Two sub-dimensions stand out.

  1. On the one hand, there is the commercial one. Amid so many trade wars unleashed against almost all countries, but with a focus on America’s traditional allies, Trump has helped China appear more frequentable than it had been before he returned to the White House. Obviously, this helped him be even more influential. How does the new reality fit in with the interest in Trump’s narrative of making America greater and China less great? Of course, they don’t match in the slightest.
  2. And on the other hand, there is the military and security dimensions. And here there are two other levels. One is related to Taiwan: since Trump came to the White House, uncertainties have exploded among America’s allies in East Asia, in much the same way that the same type of uncertainty has exploded among America’s allies in Europe. Trump and other officials in his administration have done, in less than six months, what no one in Washington has done in the past seven decades, to weaken Taiwan’s stance toward China. Today, China feels more emboldened than ever to consider trying its luck to the limits of U.S. determination to protect the island. Finally, the other level is related to Ukraine. Trump’s strategy to stop the war in Ukraine has failed. Putin himself confirmed it to him in every possible _and impossible way. But, incredibly, China itself stepped out of the official line and said the same thing. According to  the South China Morning Post (a CNN report you can see  HERE) the Chinese foreign minister told his counterpart in the EU that Beijing is not interested in ending the Russian-Ukrainian war by defeating Russia for fear that the US would be relieved of this outcome and would turn its full attention to China.  China’s top diplomat, Wang Yi, said something outside Beijing’s usual line prompting the question what pushed him to do this. But even “more” extraordinary is the background against which the Chinese dignitary projected the recent and shocking US decision to stop military aid to Ukraine. Part of the American press revealed that there was no real coordination between the main institutions in the political, military and security spheres in Washington. That, obviously, there was no coordination with NATO allies. Finally, the American press also revealed that the decision came from Pe Hegseth.
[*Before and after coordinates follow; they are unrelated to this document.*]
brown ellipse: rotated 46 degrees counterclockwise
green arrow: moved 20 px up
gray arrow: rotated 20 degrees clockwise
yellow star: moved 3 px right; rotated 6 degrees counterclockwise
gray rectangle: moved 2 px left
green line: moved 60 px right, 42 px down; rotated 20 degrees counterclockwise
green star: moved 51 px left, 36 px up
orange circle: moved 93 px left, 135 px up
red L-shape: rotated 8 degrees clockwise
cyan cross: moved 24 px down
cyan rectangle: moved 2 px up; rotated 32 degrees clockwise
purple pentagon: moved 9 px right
And yet… No matter how “normal” it may seem that such a thing is possible today in Washington, given the amount of cockroaches sipping in the nooks and crannies of the Trump administration’s internal kitchen, by its contradictory nature the American decision regarding arms deliveries to Ukraine is still shocking, when you corroborate it with the Chinese perspective on the Russian-Ukrainian war,  the one just mentioned by Minister Wang Yi.

In other words, how can the US treat China , its main adversary and strategic priority, and also please Beijing by helping Russia prolong and possibly even win the war against Ukraine?
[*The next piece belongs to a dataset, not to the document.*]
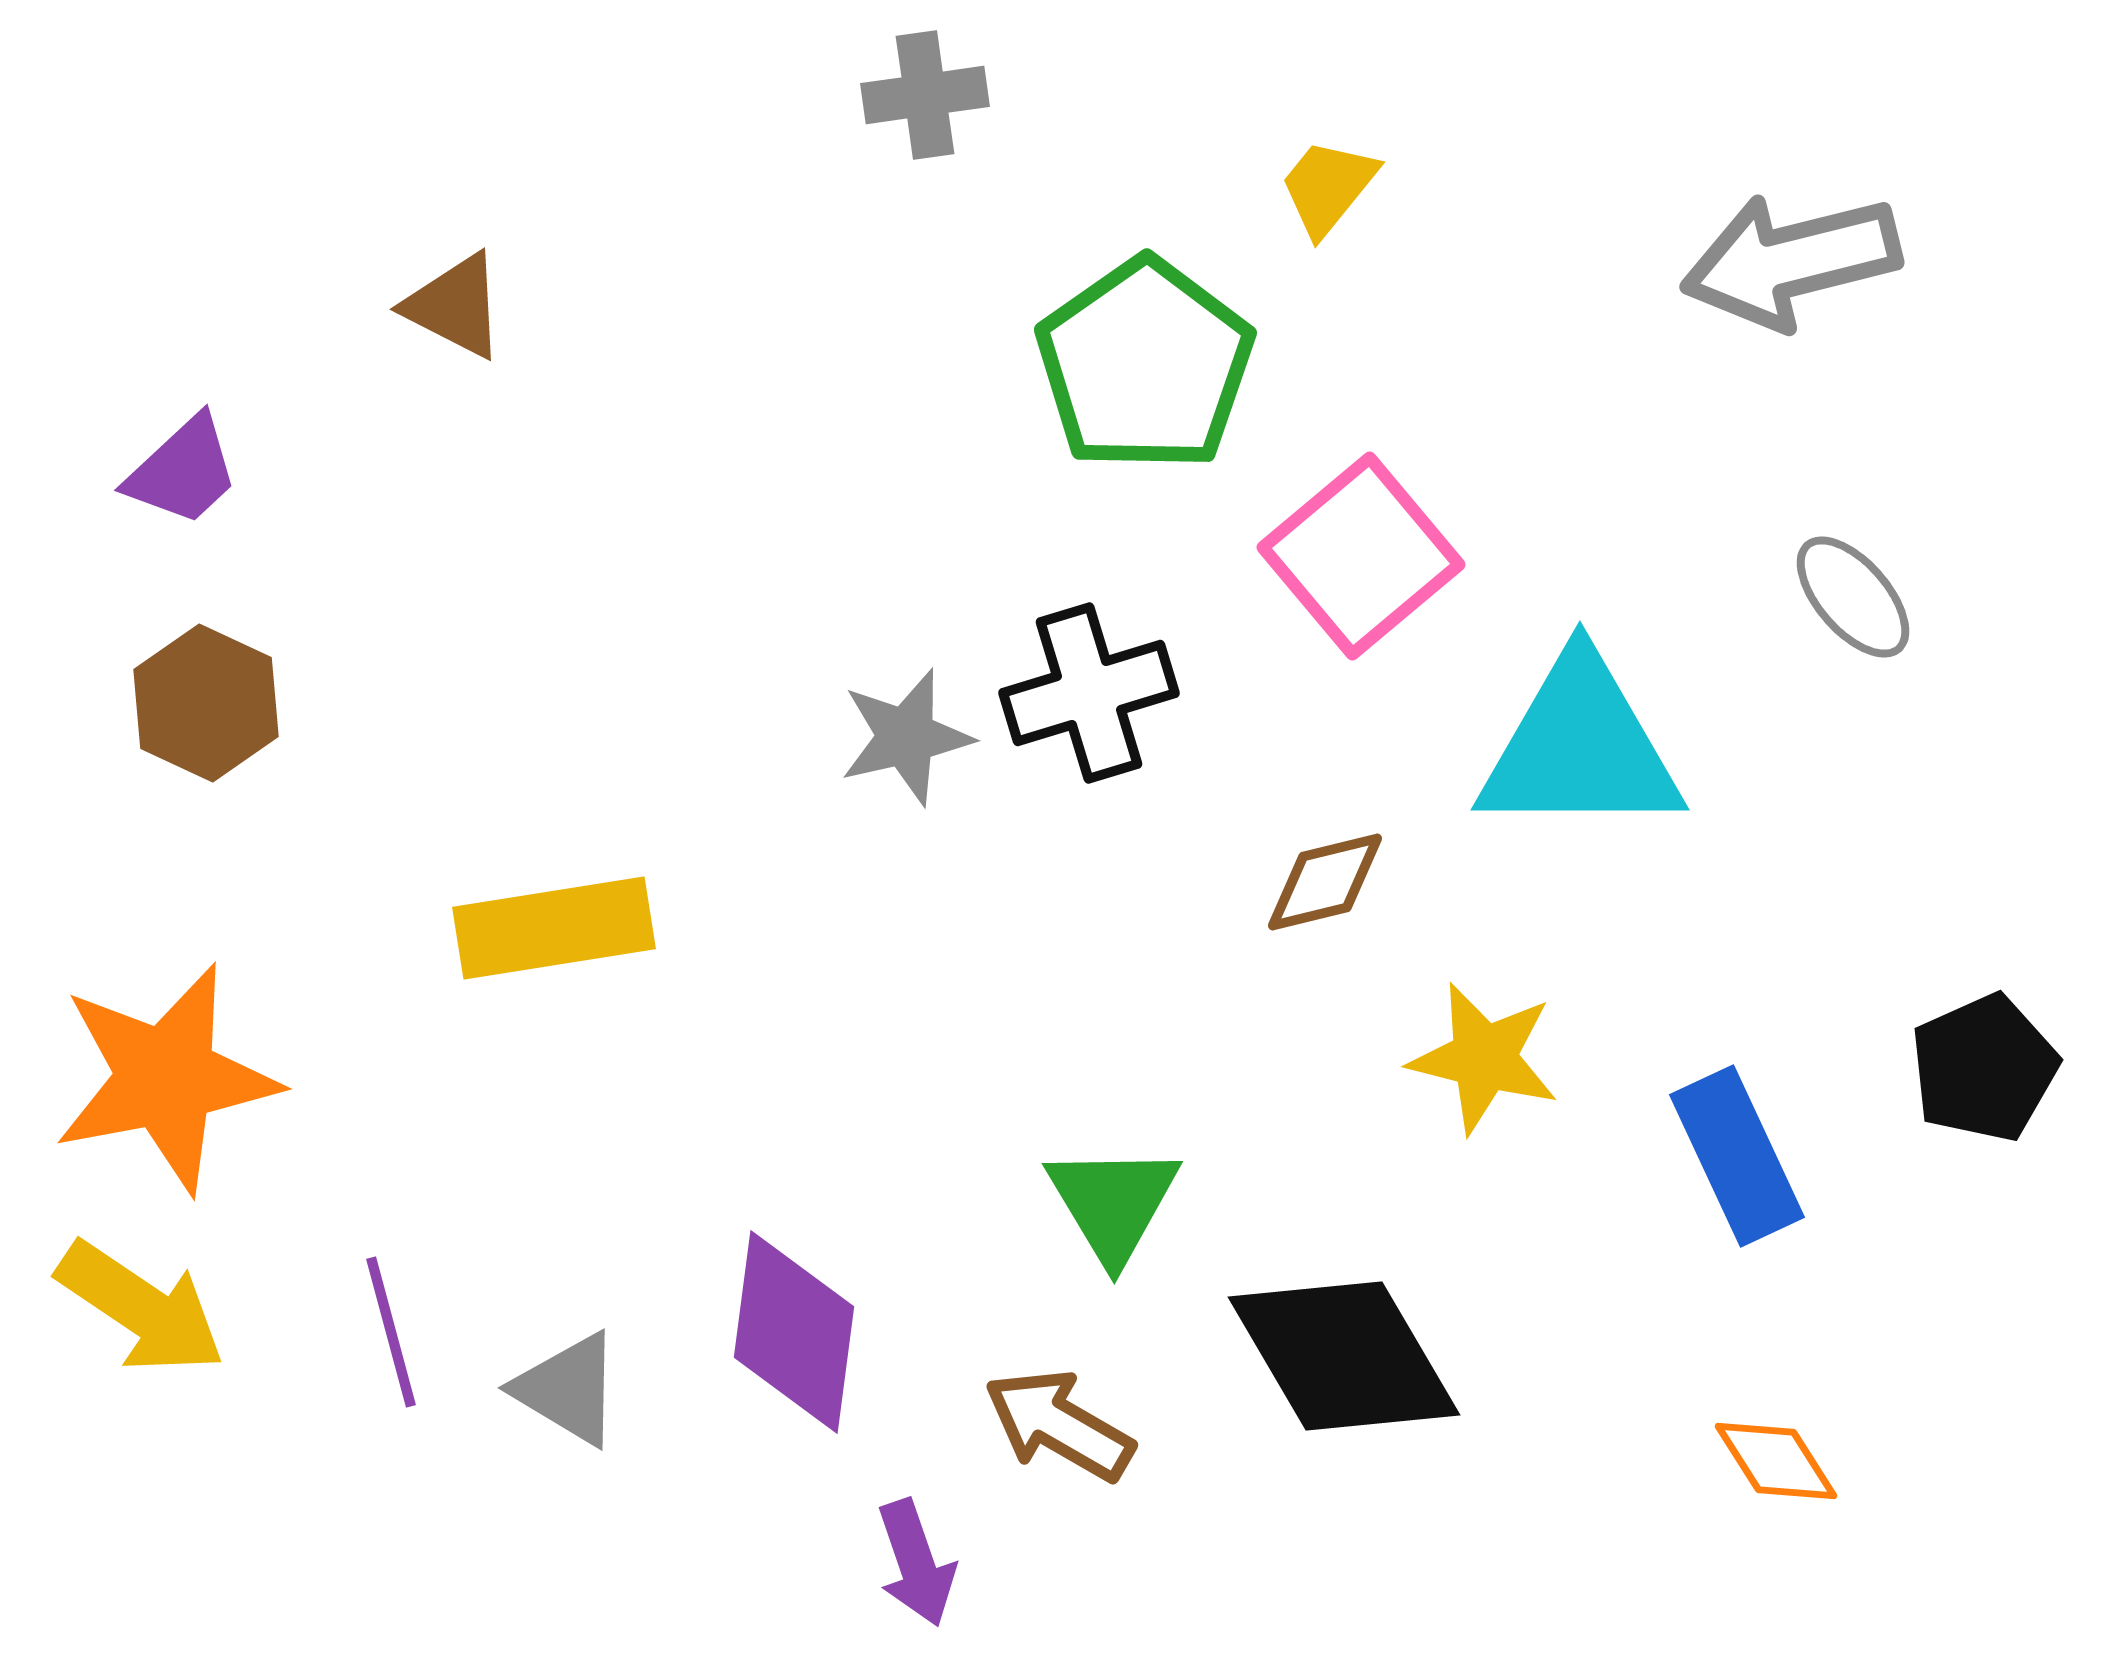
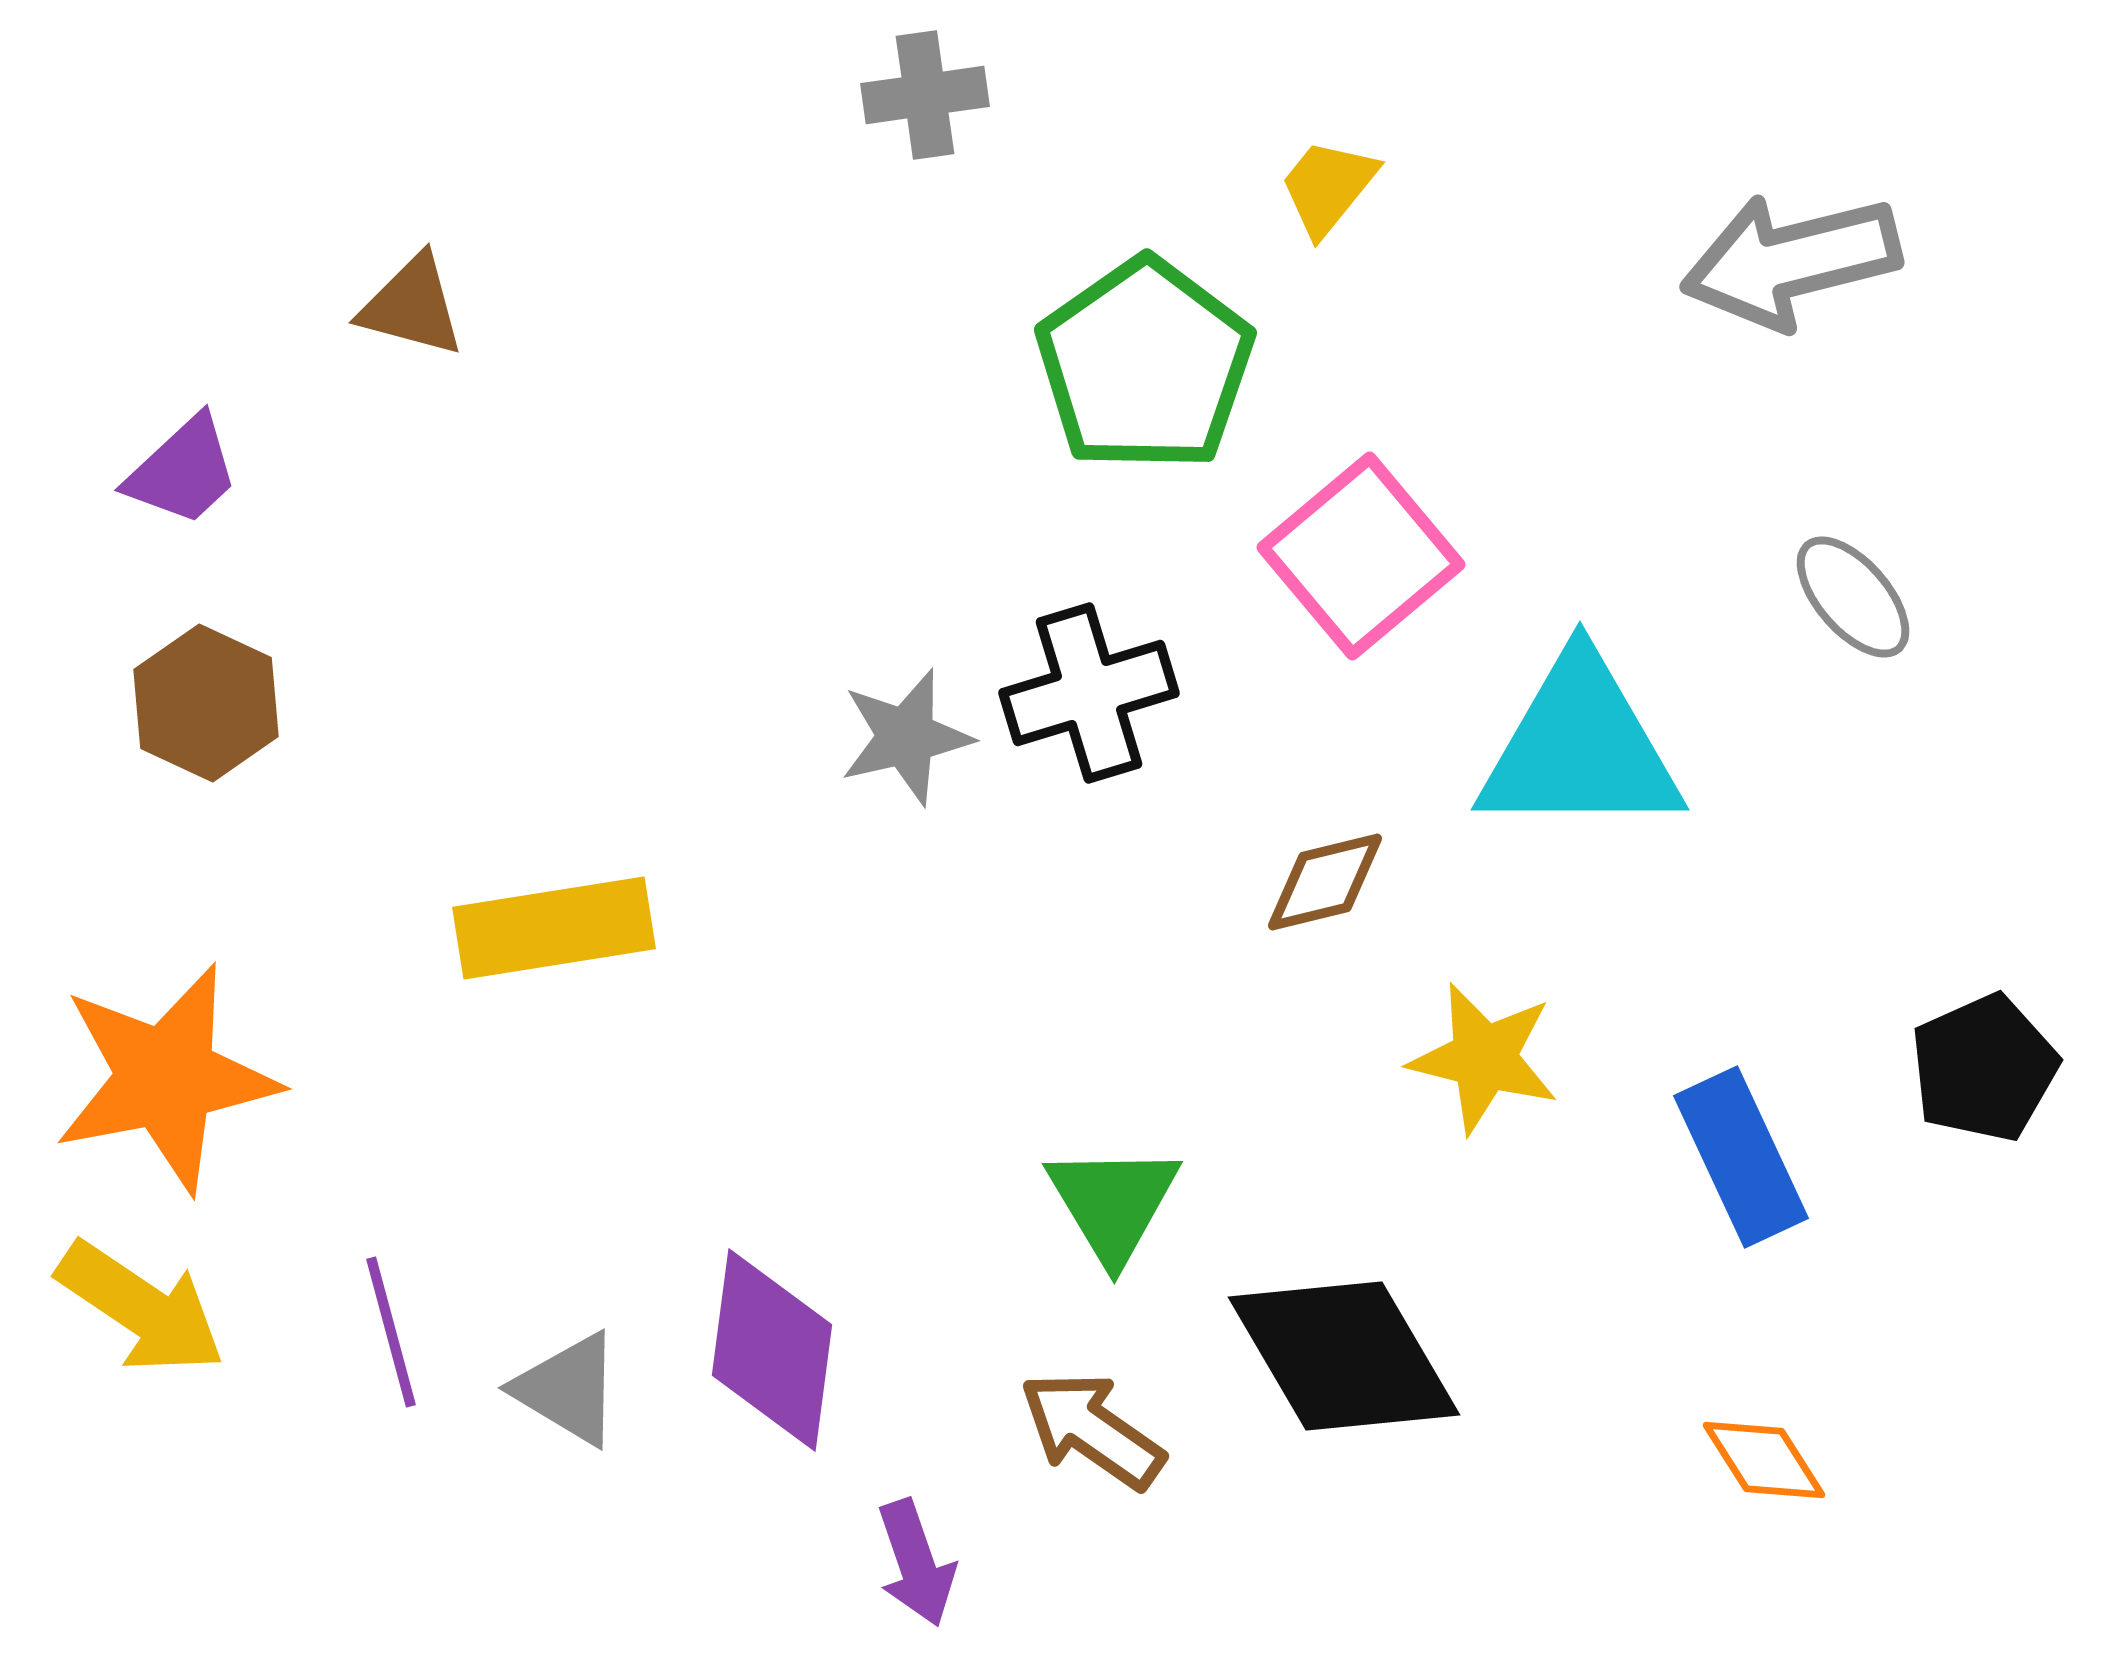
brown triangle: moved 43 px left; rotated 12 degrees counterclockwise
blue rectangle: moved 4 px right, 1 px down
purple diamond: moved 22 px left, 18 px down
brown arrow: moved 33 px right, 5 px down; rotated 5 degrees clockwise
orange diamond: moved 12 px left, 1 px up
The finding sounds disturbing:

  • Before Donald Trump returned to the White House, the Russians and the Chinese worked closely and very closely on the Ukraine file. After Trump reinstalled himself in the White House, the close collaboration between the Russians and the Chinese continued, but, lo and behold, now Beijing no longer feels as vulnerable as it once did, since it has abandoned the ballet of appearances.

Trump did not make America great again, but made it irrelevant instead!